The band’s first step towards becoming Back-Bone happened in December 2012 when Reuben Cortez, Christian Gomez, and David Naranjo left the band Hierba Mala. From that point, the group started collaborating with other musicians from neighboring bands in the area that lead to the induction of Richard Cortez.

Time has left Back-Bone to the members to create the Southbay sound of Dirty Reggae. Back-Bone is based in Carson Ca, of which, the city has witnessed little to none of the specific genre they call Dirty Reggae. This type of reggae is specific to Back-Bone and their creation process of music. Their reggae is not the typical roots reggae, while they try to avoid mainstream fads. The band doesn’t have a specific demographic that they try to appeal to because they want the masses to enjoy their music. Dirty Reggae is Back-Bone’s version of reality music that derives from their own personal experiences. Their performances create an atmosphere where they encounter very little racism and generates positive experiences. The Band is currently working on recording new music to release their album with a complementary music video.


Reuben Cortez, Lead singer of Back-Bone, Mexican-American, says he was very closed minded with the type of music he exposed himself too. Early influences came from classic rock and first wave ska music such as The Specials. Initially, he wanted to play the saxophone but wasn’t given the opportunity, in which, he started playing the trumpet. His trumpet playing lead him to join the local mariachi. Then he sharpened his skills on the guitar taking characteristics from mariachi music such as the rhythms, scratching, redobles, fillings and note selection. The guitar gave him a platform to write lyrics and sing. Christian pushed Reuben to sing because he didn’t aspire to be a singer.

Christian Gomez, Drummer for Back-Bone, Mexican-Honduran, grew up listening to music and watching movies that weren’t appropriate for a child, due to the age differences between siblings. This exposed Christian to a surplus of content at an early age. Learning the drums has expanded his horizon of musicality by being around other musicians with different tastes in music, as well as performance levels.
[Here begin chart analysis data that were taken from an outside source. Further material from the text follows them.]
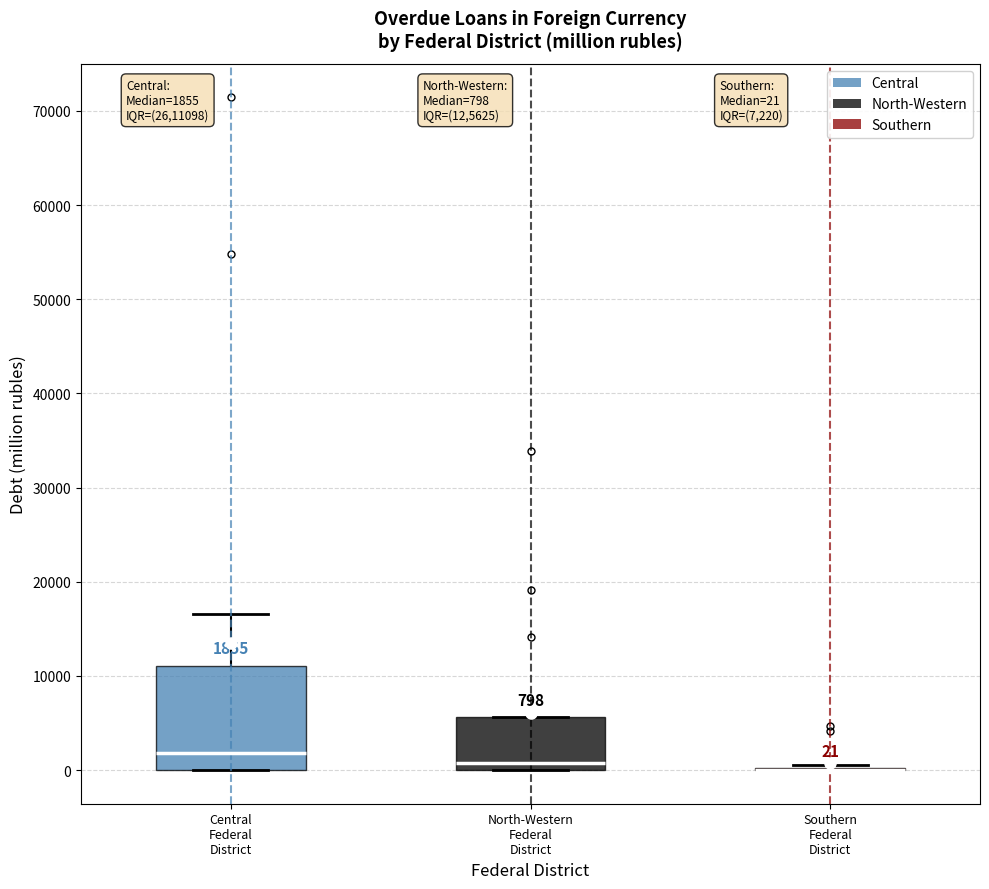

Which box is the tallest, from its lower edge to its upper edge?

Central Federal District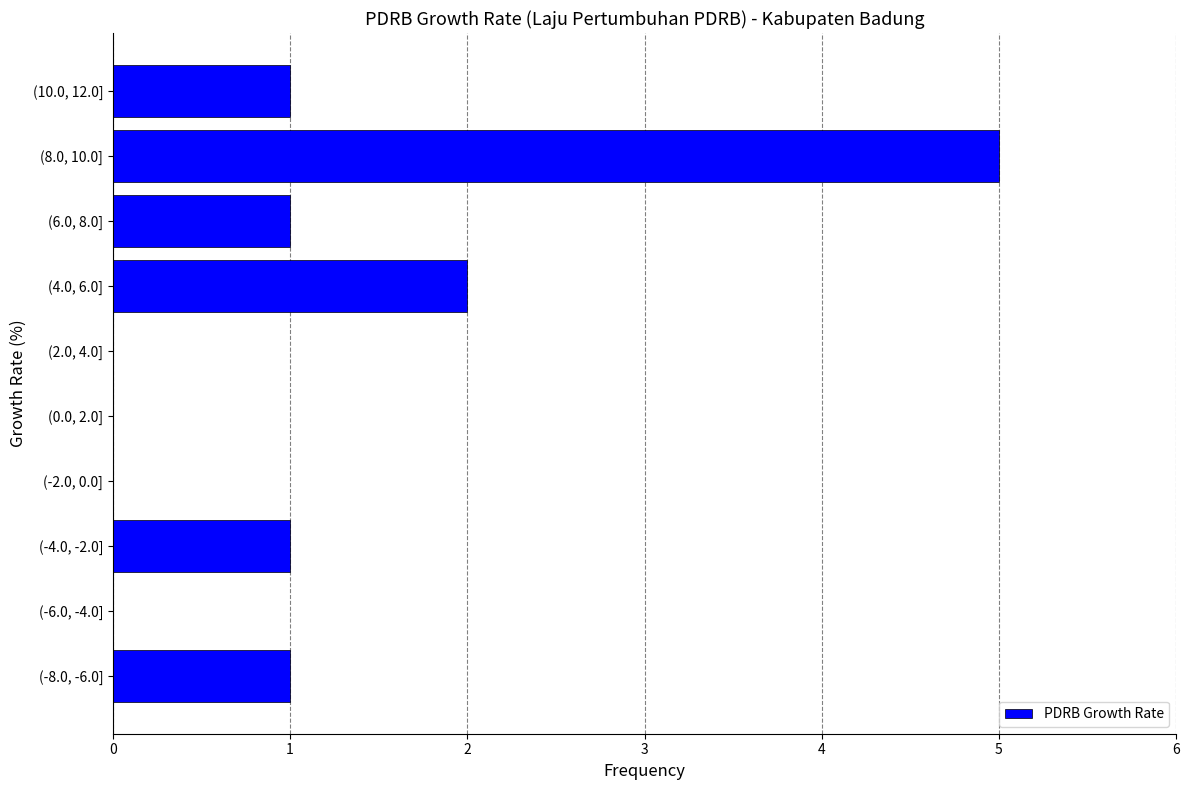

Reading top to bottom, extract all data points from this chart.

(10.0, 12.0]=1	(8.0, 10.0]=5	(6.0, 8.0]=1	(4.0, 6.0]=2	(2.0, 4.0]=0	(0.0, 2.0]=0	(-2.0, 0.0]=0	(-4.0, -2.0]=1	(-6.0, -4.0]=0	(-8.0, -6.0]=1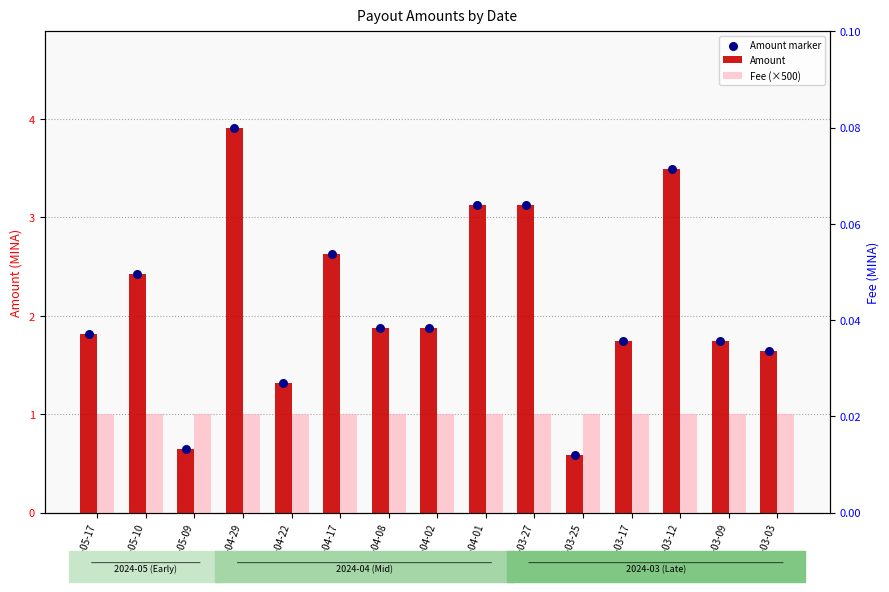

Which series has the widest spread of Y values?

Amount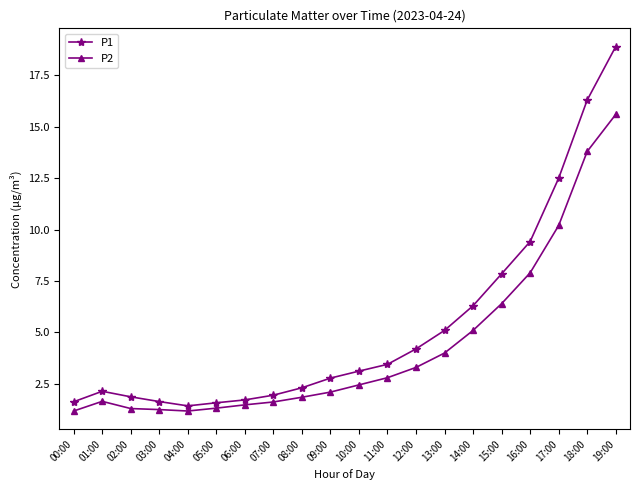

How many categories are shown in the chart?

20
This pushed Christian to try and incorporate every type of music into his creation process.

Richard Cortez, Lead guitar of Back-Bone, American with Mexican heritage, grew up listening to classic rock because of his father. The guitar allowed him to recreate solos he heard from the songs he grew up with. He took great influence to movies and music growing up as well. When asked about his background influence on his music, he said he gained influence from classic rock, not his heritage because he couldn’t incorporate what he wasn’t exposed too.

David Naranjo, Bass player of Back-Bone, Mexican-American, grew up listening to classic rock artist such as led zeppelin. His brothers introduced David to a wide spectrum of music consisting of jimmy page, punk bands, thrash music, Slayer and music from the late 80s. His brothers played the guitar, in which the 9-year age difference influenced him to pick up the bass at an early age. In middle school, he first listened to the song “Take on Me” by Reel Big Fish which lead him to start learning the trumpet and the trombone. He continued to indulge in the Ska/Reggae arena by going to watch Streetlight Manifesto perform live. His heritage had little impact in playing the bass as he would listen to rhythms of the upright bass in Mexican songs. There wasn’t a necessity for him to play the bass until the opportunity arose during the creation of Back-Bone.